Andreas Voegelin erwirbt sich für jede neue Aufgabe einen «vorbereiteten Geist», und deshalb ist ihm der Zufall wohlgesinnt. Ich erzählte bereits von seinen behutsamen Vorbereitungen bei der Diplomarbeit. Auch jetzt kann er tagelang in einem zu dokumentierenden Haus herumgehen, ohne Kamera, kann dann auch einen Auftrag ablehnen, mit dem er sich nicht zu identifizieren vermag. Immer gibt es ausgiebige Gespräche mit den Modellen, mit Kindern, Eltern, mit Künstlerinnen und Künstlern. Zum «vorbereiteten Geist» gehört das Lesen, das Nachdenken und - wie er selber sagt - «das Dasitzen und Staunen». Wer kann es noch?
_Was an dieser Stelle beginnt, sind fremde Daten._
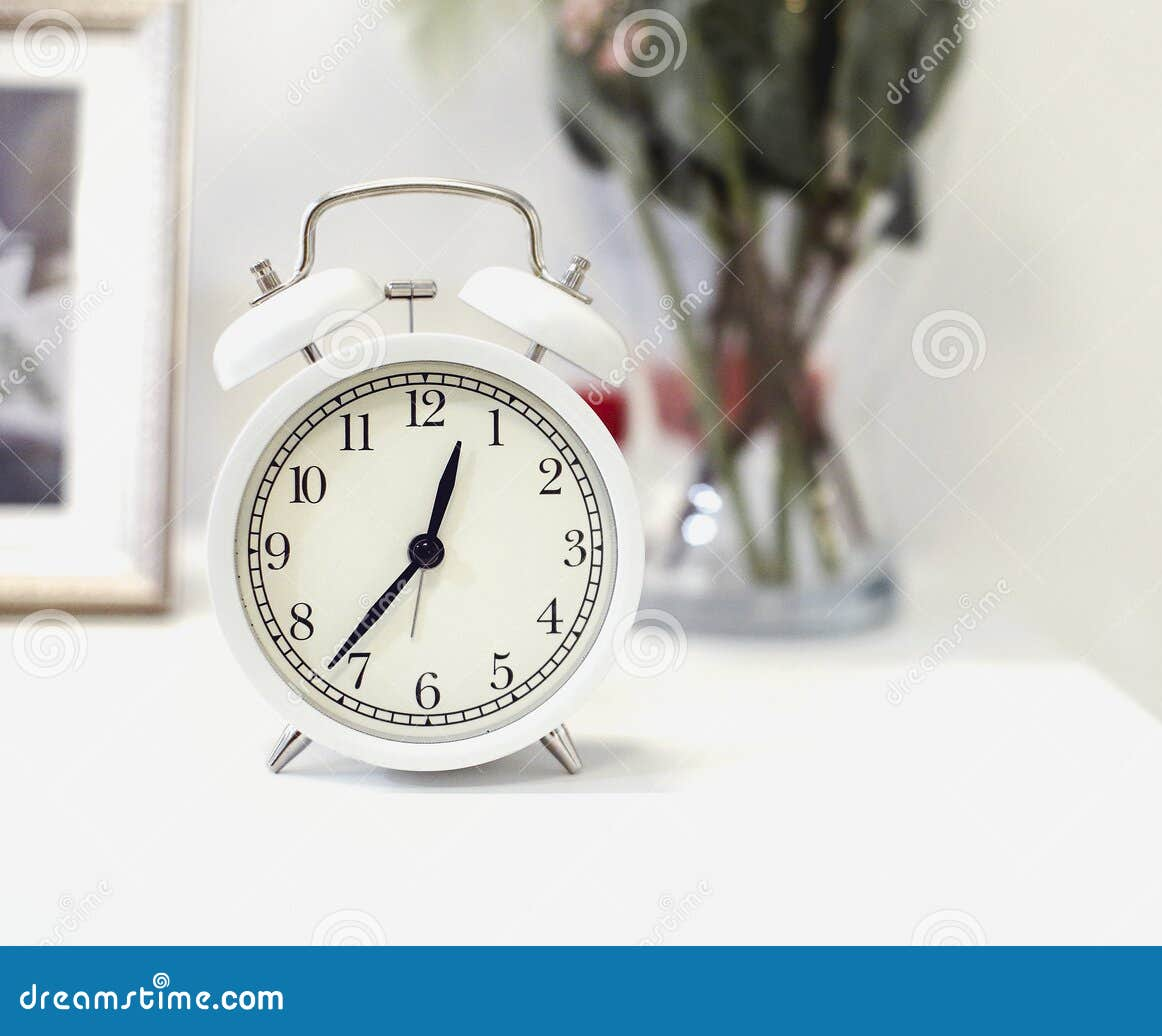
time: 12:36
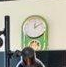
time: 12:09
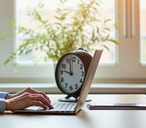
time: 11:46
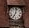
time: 7:02
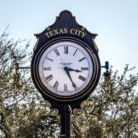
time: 3:25
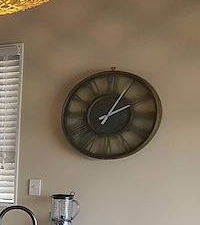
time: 2:04
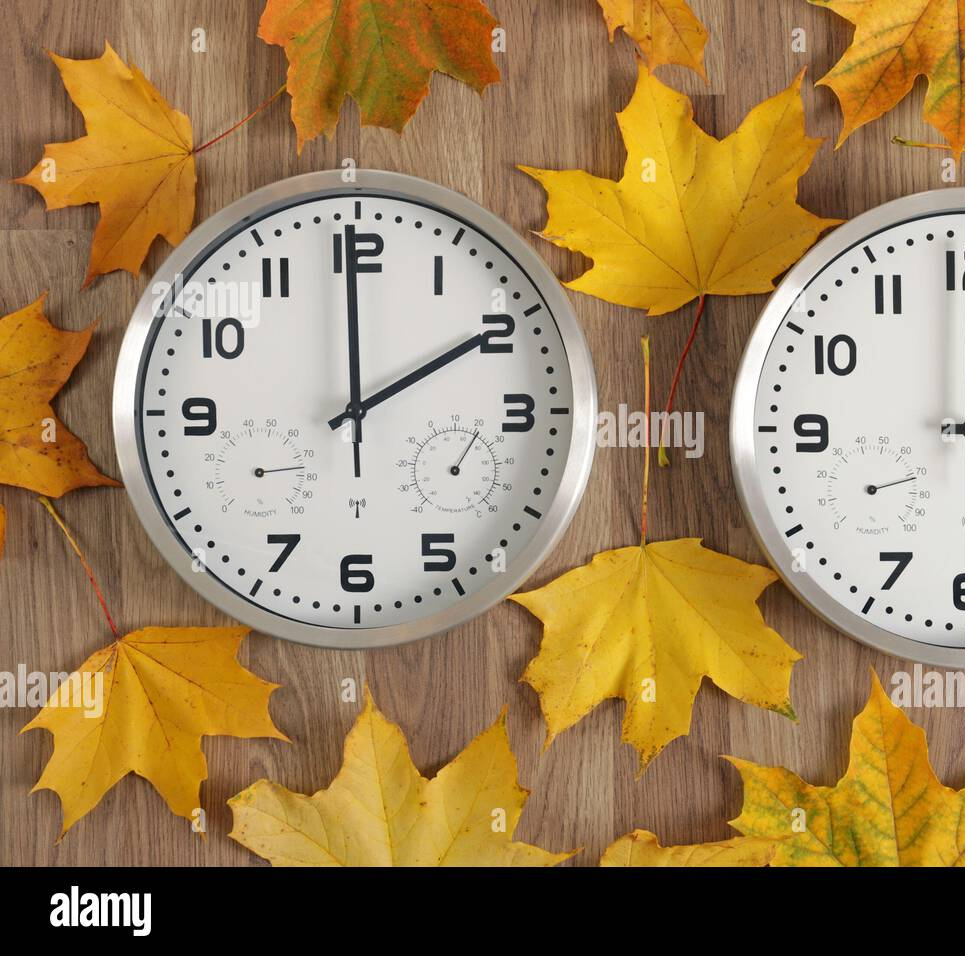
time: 1:59
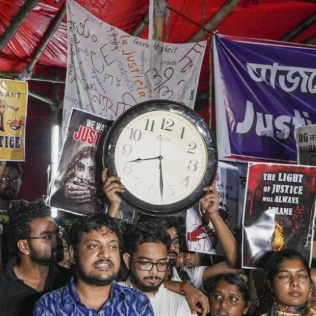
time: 8:27
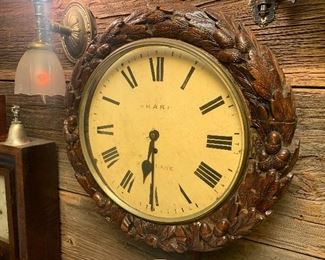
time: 6:30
Aus all diesen Vorbereitungen entsteht dann, was uns an Andreas Voegelins Bildern - neben ihrer technischen Perfektion - so berührt: die Mischung von strenger, objektiver Betrachtung und subjektiver Anteilnahme. Wir leben heute in einer Bilderflut, wie es sie in keiner anderen Epoche gab. Wir ertrinken in Bildern - und können uns kein Bild mehr machen. Das heisst, die Schwemme führt zu einer völligen Beliebigkeit und Austauschbarkeit der im Schnellverfahren produzierten Szenen. Was uns dabei zusehends abhanden kommt, ist die Ruhe des Schauens, sind Konzentration, kritisches Denken - und nicht zuletzt die Lebensfreundlichkeit. Die Fotografien von Andreas Voegelin geben uns etwas zurück vom Staunen-Können und von der Liebe zu allen Erscheinungen des Lebendigen. Sie geben uns den Blick der Menschlichkeit.